Again all went pretty smoothly until 20 weeks when my blood pressure started to rise again and I started taking medication. My BP continued to be an issue but the weeks were adding up. At 27 weeks I was admitted to hospital and after 3 weeks my BP was becoming difficult to stabilise as I had developed pre-eclampsia. At this point the decision was made to deliver Barry by c section. I was awake for this one and it was the best feeling in the world to hear our baby cry loudly as he was delivered weighing 3lb 2oz. Unfortunately Barry started to struggle with his breathing and so he was ventilated and taken to the NICU. After recovery I was taken to HDU and it was another 24 hours before I saw our little man.
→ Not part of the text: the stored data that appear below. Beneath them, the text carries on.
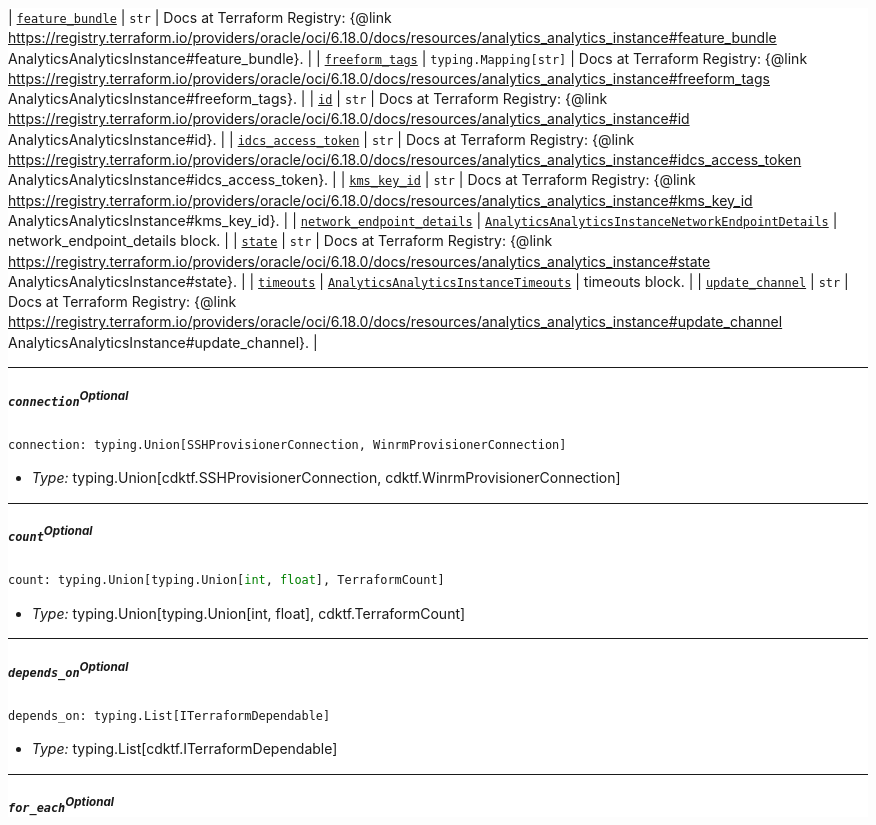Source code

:| <code><a href="#rhizo-co-terraform-provider-oci.analyticsAnalyticsInstance.AnalyticsAnalyticsInstanceConfig.property.featureBundle">feature_bundle</a></code> | <code>str</code> | Docs at Terraform Registry: {@link https://registry.terraform.io/providers/oracle/oci/6.18.0/docs/resources/analytics_analytics_instance#feature_bundle AnalyticsAnalyticsInstance#feature_bundle}. |
| <code><a href="#rhizo-co-terraform-provider-oci.analyticsAnalyticsInstance.AnalyticsAnalyticsInstanceConfig.property.freeformTags">freeform_tags</a></code> | <code>typing.Mapping[str]</code> | Docs at Terraform Registry: {@link https://registry.terraform.io/providers/oracle/oci/6.18.0/docs/resources/analytics_analytics_instance#freeform_tags AnalyticsAnalyticsInstance#freeform_tags}. |
| <code><a href="#rhizo-co-terraform-provider-oci.analyticsAnalyticsInstance.AnalyticsAnalyticsInstanceConfig.property.id">id</a></code> | <code>str</code> | Docs at Terraform Registry: {@link https://registry.terraform.io/providers/oracle/oci/6.18.0/docs/resources/analytics_analytics_instance#id AnalyticsAnalyticsInstance#id}. |
| <code><a href="#rhizo-co-terraform-provider-oci.analyticsAnalyticsInstance.AnalyticsAnalyticsInstanceConfig.property.idcsAccessToken">idcs_access_token</a></code> | <code>str</code> | Docs at Terraform Registry: {@link https://registry.terraform.io/providers/oracle/oci/6.18.0/docs/resources/analytics_analytics_instance#idcs_access_token AnalyticsAnalyticsInstance#idcs_access_token}. |
| <code><a href="#rhizo-co-terraform-provider-oci.analyticsAnalyticsInstance.AnalyticsAnalyticsInstanceConfig.property.kmsKeyId">kms_key_id</a></code> | <code>str</code> | Docs at Terraform Registry: {@link https://registry.terraform.io/providers/oracle/oci/6.18.0/docs/resources/analytics_analytics_instance#kms_key_id AnalyticsAnalyticsInstance#kms_key_id}. |
| <code><a href="#rhizo-co-terraform-provider-oci.analyticsAnalyticsInstance.AnalyticsAnalyticsInstanceConfig.property.networkEndpointDetails">network_endpoint_details</a></code> | <code><a href="#rhizo-co-terraform-provider-oci.analyticsAnalyticsInstance.AnalyticsAnalyticsInstanceNetworkEndpointDetails">AnalyticsAnalyticsInstanceNetworkEndpointDetails</a></code> | network_endpoint_details block. |
| <code><a href="#rhizo-co-terraform-provider-oci.analyticsAnalyticsInstance.AnalyticsAnalyticsInstanceConfig.property.state">state</a></code> | <code>str</code> | Docs at Terraform Registry: {@link https://registry.terraform.io/providers/oracle/oci/6.18.0/docs/resources/analytics_analytics_instance#state AnalyticsAnalyticsInstance#state}. |
| <code><a href="#rhizo-co-terraform-provider-oci.analyticsAnalyticsInstance.AnalyticsAnalyticsInstanceConfig.property.timeouts">timeouts</a></code> | <code><a href="#rhizo-co-terraform-provider-oci.analyticsAnalyticsInstance.AnalyticsAnalyticsInstanceTimeouts">AnalyticsAnalyticsInstanceTimeouts</a></code> | timeouts block. |
| <code><a href="#rhizo-co-terraform-provider-oci.analyticsAnalyticsInstance.AnalyticsAnalyticsInstanceConfig.property.updateChannel">update_channel</a></code> | <code>str</code> | Docs at Terraform Registry: {@link https://registry.terraform.io/providers/oracle/oci/6.18.0/docs/resources/analytics_analytics_instance#update_channel AnalyticsAnalyticsInstance#update_channel}. |

---

##### `connection`<sup>Optional</sup> <a name="connection" id="rhizo-co-terraform-provider-oci.analyticsAnalyticsInstance.AnalyticsAnalyticsInstanceConfig.property.connection"></a>

```python
connection: typing.Union[SSHProvisionerConnection, WinrmProvisionerConnection]
```

- *Type:* typing.Union[cdktf.SSHProvisionerConnection, cdktf.WinrmProvisionerConnection]

---

##### `count`<sup>Optional</sup> <a name="count" id="rhizo-co-terraform-provider-oci.analyticsAnalyticsInstance.AnalyticsAnalyticsInstanceConfig.property.count"></a>

```python
count: typing.Union[typing.Union[int, float], TerraformCount]
```

- *Type:* typing.Union[typing.Union[int, float], cdktf.TerraformCount]

---

##### `depends_on`<sup>Optional</sup> <a name="depends_on" id="rhizo-co-terraform-provider-oci.analyticsAnalyticsInstance.AnalyticsAnalyticsInstanceConfig.property.dependsOn"></a>

```python
depends_on: typing.List[ITerraformDependable]
```

- *Type:* typing.List[cdktf.ITerraformDependable]

---

##### `for_each`<sup>Optional</sup> <a name="for_each" id="rhizo-co-terraform-provider-oci.analyticsAnalyticsInstance.AnalyticsAnalyticsInstanceConfig.property.forEach"></a>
Before I got in to see him, the doctors met us to say that they had started Barry on a course of antibiotics as they suspected he had sepsis. This was a big blow to be getting bad news like this already. When I went into see him, it was very tough.
He was in the same corner of the NICU that Ellie May (Barry’s sister) had been in and walking in there again for the second time with our second baby was such a difficult thing to do. I had expected Barry to look different, stronger even than Ellie May as he was 4 weeks further on and weighed a lot more. But he looked just as sick as she had, just as vulnerable. He had all the same tubes, lines and monitors attached to him and the line for the antibiotics was in at that this stage too.
Thankfully he picked up from the infection quickly and was very stable on CPAP, compared to Ellie May his monitors rarely alarmed which was great and very reassuring. After a few days he was moved around the corner to the lower grade ICU and this was such a relief as it was just a little bit less intense out there. When Barry was 8 days old I met one of his nurses on the way into the NICU, she told me that Barry had been unwell during the night and they had stopped his tube feeds. He was cleared for infection and they suspected he may have a malrotation of the gut so he was sent to Crumlin for a contrast scan. Thankfully the scan was clear and everything settled after a few days.
Barry had done so well during the scan off CPAP that they decided to trial him off it that evening. I was very nervous about this as it had been a long drawn out and nerve-wracking process with Ellie May but Barry flew it. A few days later there was another concern that Barry was passing blood in his urine, this continued for a few days and he had scans and test which all proved to be fine. At 2 weeks old I was having a particularly emotional day as I had only gotten to hold Barry once. Kangaroo care had been planned for that day but it was a really busy day for the nurses and was looking like it wasn’t going to happen. I was upset and went outside for a few minutes and when I came back I was greeted with a great surprise as Barry had been moved up to SCBU!!! Ellie May had never made it to SCBU as she went home straight from HDU. SCBU was much less intense than NICU, much fewer alarms, much fewer doctors and generally a more relaxing environment to take your baby out and have cuddles with him.
We had hoped that Barry would get a transfer to Portlaoise but for one reason or another, the Doctors were reluctant to send him down. They kept saying that they just weren’t 100% happy with his colour and that he was a little bit more delicate for a 30 weeker than they would expect. At 35 weeks gestation, he was given the ok for transfer. We were really happy about this as it had been very difficult and stressful trying to split our time between Barry and Ellie May and we hoped that it would be easier if he was closer to home. It was such a happy morning packing up his bits and pieces in the Coombe. Within a few hours of being in Portlaoise, Barry became extremely ill. He was deteriorating rapidly before our eyes. The doctor and nurses were in the process of transferring him back to an incubator and putting him on CPAP and he completely crashed and had to be resuscitated. It was the most horrific and terrifying night of our lives. We were asked to leave the room and they seemed to be working on him for hours. The Doctor eventually came out to us and told us that our little boy was very very sick. We heard that horrible term “life threatening” again. It was so surreal as we had been so happy and optimistic just a few hours before. They arranged for Barry to be transferred back to the Coombe.
We were and still are so grateful that the Coombe staff were on duty for neonatal transport that weekend. We knew the Doctor and nurse who came to collect Barry and this was again a great comfort. Barry responded well to the antibiotics and transfusions and after 36 hours was out of the woods and off the ventilator after 48 hours. He spent another 2 weeks in hospital and then we brought him home to where he belonged with us and his big sister who was so looking forward to having him home and also to having her mammy and daddy back. Barry had a double hernia repair at 6 weeks corrected. He will also need a surgery to correct a hypospadias and will have cardiac follow up in Crumlin for his VSD. Apart from that he is doing incredibly well, he is full of fun and devilment and well able to fight his corner with his sister when it comes to “sharing toys”.